La carta de Victor Hugo a México, escrita cuando las tropas del Segundo Imperio desembarcaron en Veracruz —“No es Francia la que te ataca, sino el Imperio”—, se alza todavía como una brújula moral. Aquella frase, tan distante en el tiempo, tan cercana en espíritu, ilumina este reencuentro: dos repúblicas que, pese a los desencuentros, comparten una misma fe en la cultura y la libertad, ahora ampliada con la defensa de los derechos humanos y la igualdad de género.
Los pisos de duela del Palacio Nacional reflejaban las sombras de los jefes de Estado y de los diplomáticos que se retiraban en silencio. Desde las alturas, las campanas de la Catedral repicaban como si marcaran el final de una ópera. Afuera, la ciudad recobraba su ruido habitual: el pregón del vendedor, la sirena del policía, la bocina impaciente. Nadie parecía advertir que, bajo ese pulso cotidiano, acababa de cerrarse un gesto de reconciliación histórica.
La historia, como los viejos amores, siempre vuelve. Hoy Francia no impone modelos: ofrece diálogo. México ya no busca ejemplos: devuelve la mirada de tú a tú. Entre ambos, los códices viajan como mensajeros de una fraternidad que ha costado siglos tejer entre encuentros y desencuentros. Y en ese tránsito, la ciudad —esta ciudad que mezcla el maíz y el vino, el rebozo y el perfume— vuelve a ser lo que siempre fue: un puente entre mundos.
Porque las naciones, como los viejos amores, solo se reencuentran cuando aprenden a reconocerse. Y ese día en Palacio, bajo el resplandor de los candelabros, México y Francia se miraron de nuevo: dos repúblicas heridas que comprendieron, al fin, que la cultura también puede ser una forma de redención.

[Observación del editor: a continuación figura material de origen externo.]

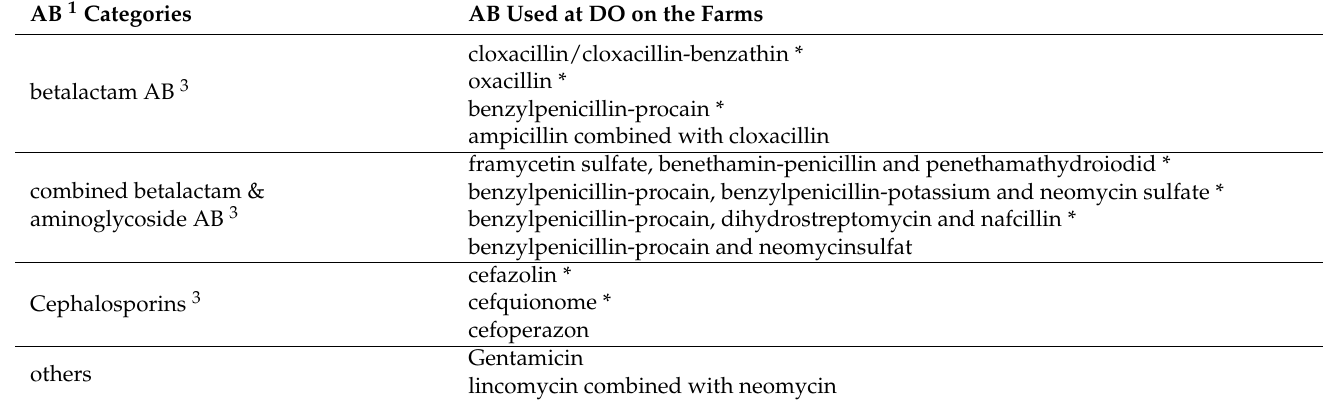
Table 5. All AB 1 mentioned in the primary dataset for use at DO 2 and AB left in the final dataset (*), within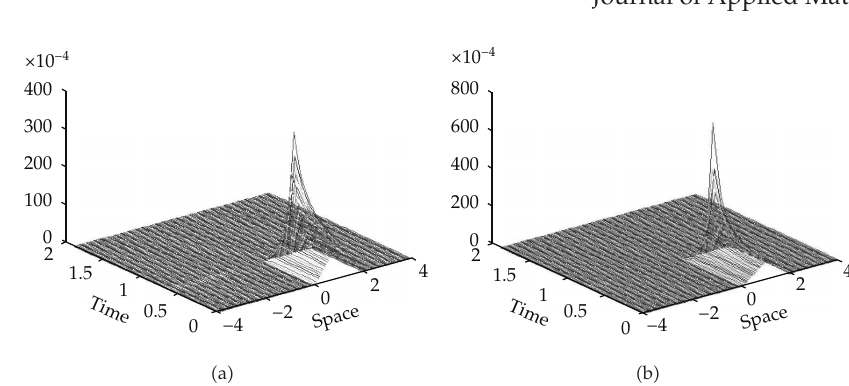
Figure 1: Evolution in time, nonsymmetric datum.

Entre los auxiliares de la presidenta, Alfonso Suárez del Real — vecino de la Colonia Roma, historiador de la ciudad y artífice clave de parte de la agenda cultural— observaba el anuncio de los códices con la emoción serena de quien sabe que la memoria también se gestiona. En su gesto había algo de epílogo y de comienzo: la certeza de que la historia se escribe, desde los pasillos donde la cultura se convierte en política de Estado.